A good example is a recent saturday jaunt to Bucks County, PA.   The itinerary of sorts:

Shopping in New Hope - I watch New Hope and Ivyland Steam train while Glori is in a store
Belgium Waffles for lunch - yummy
More shopping in New Hope
Nice drive up the Delaware River
Hiking in Tohickon Creek Park (Have to do something about those waffles)
Shopping in Stockton, NJ
Shopping at the Outlet Stores in Flemington, NJ - I watch Black River and Western diesel and take pictures of an old rail mounted American Crane in the weeds.
Dunkin Donuts coffee - yum
Head home.
Railfaning while Glori is in the Nine West Outlet Store a few hundred feet away


Friday, October 5, 2012

PRECIPITATORS - Part 17

Well, still haven't rotated the model 90 degrees yet to work on the next side, but I think I might tonight.

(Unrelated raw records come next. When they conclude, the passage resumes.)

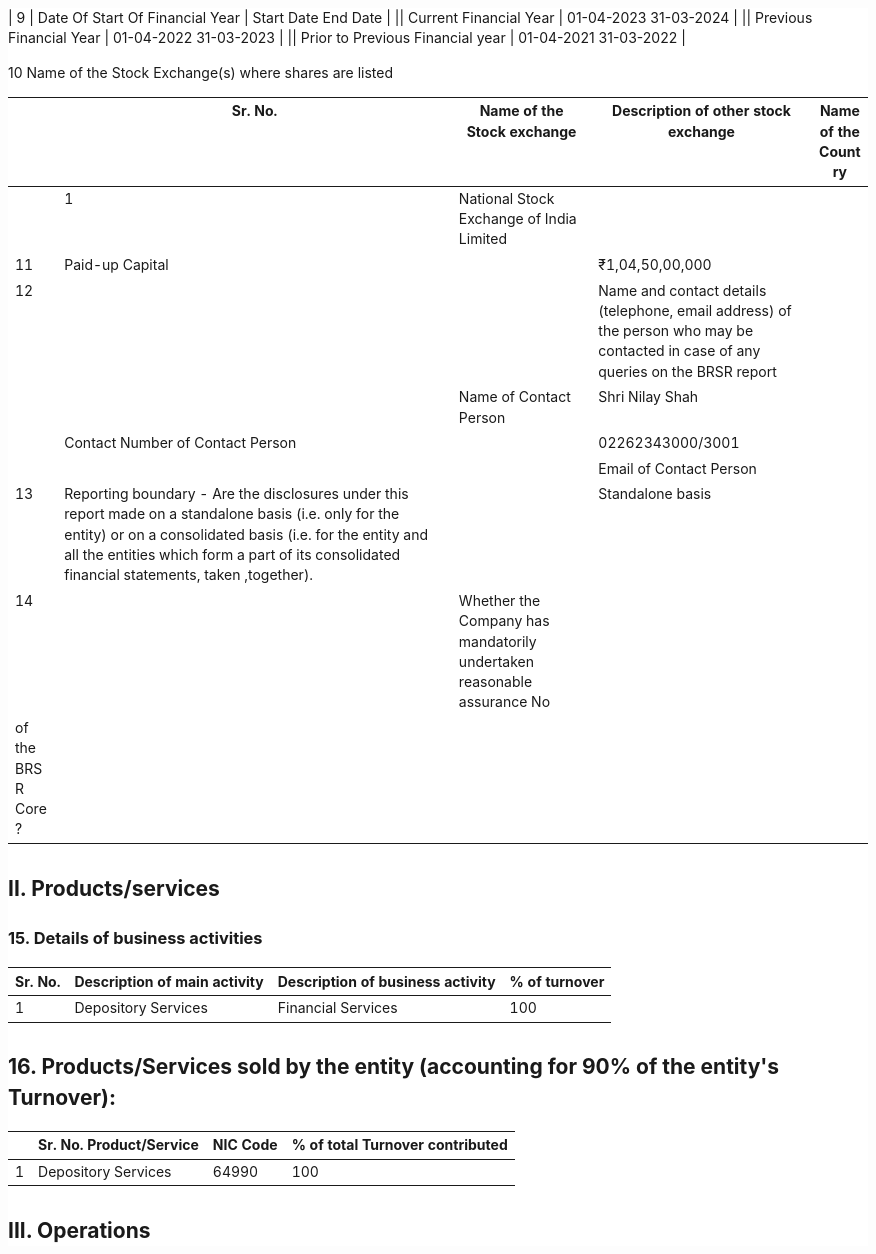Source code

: | 9 | Date Of Start Of Financial Year | Start Date End Date |
|| Current Financial Year | 01-04-2023 31-03-2024 |
|| Previous Financial Year | 01-04-2022 31-03-2023 |
|| Prior to Previous Financial year | 01-04-2021 31-03-2022 |

10 Name of the Stock Exchange(s) where shares are listed

| | Sr. No. | Name of the Stock exchange| Description of other stock exchange  | Name of the Country |
| - | - | - | - | - |
| | 1 | National Stock Exchange of India Limited | | |
| 11 | Paid-up Capital || ₹1,04,50,00,000 | |
| 12 ||| Name and contact details (telephone, email address) of the person who may be contacted in case of any queries on the BRSR report  | |
||| Name of Contact Person  | Shri Nilay Shah | |
| | Contact Number of Contact Person || 02262343000/3001 
|| || Email of Contact Person || shareholders@cdslindia.com | |
| 13 | Reporting boundary - Are the disclosures under this report made on a standalone basis (i.e. only for the entity) or on a consolidated basis (i.e. for the entity and all the entities which form a part of its consolidated financial statements, taken ,together). || Standalone basis | |
| 14 || Whether the Company has mandatorily undertaken reasonable assurance No | |
 of the BRSR Core? |

## II. Products/services


### 15\. Details of business activities

| Sr. No. | Description of main activity | Description of business activity | % of turnover |
| - | - | - | - |
| 1 | Depository Services | Financial Services | 100 |


## 16\. Products/Services sold by the entity (accounting for 90% of the entity's Turnover):

|| Sr. No. Product/Service  | NIC Code | % of total Turnover contributed |
| - | - | - | - |
| 1 | Depository Services | 64990 | 100 |


## III. Operations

A furnace dirty gas main and bleeder stack
Work on the platforms of the bleeder stack included some caged ladders and railings.  I've been called to task more than a few times on these platforms as the caged ladders are in line and, what I've been told, they would be skewed right or left at each landing or platform to prevent someone falling all the way down.  I built it as it was on the prototype, and the ladders are inline on that.  They aren't on identical other bleeder stacks at Bethlehem, but on A-Furnace they were.  If you don't believe me, most of the bleeder stack is still there so look for yourself.  Maybe some fabricator made a mistake.
A-Furnace - Bleeder stack on left - top section and one platform has been removed
So far the railings are built from what I can easily reach.  I also worked on the platform that is on the elbow of the dirty gas main from A-Furnace.  It had an interesting structural support structure, as well as a caged ladder on an angle.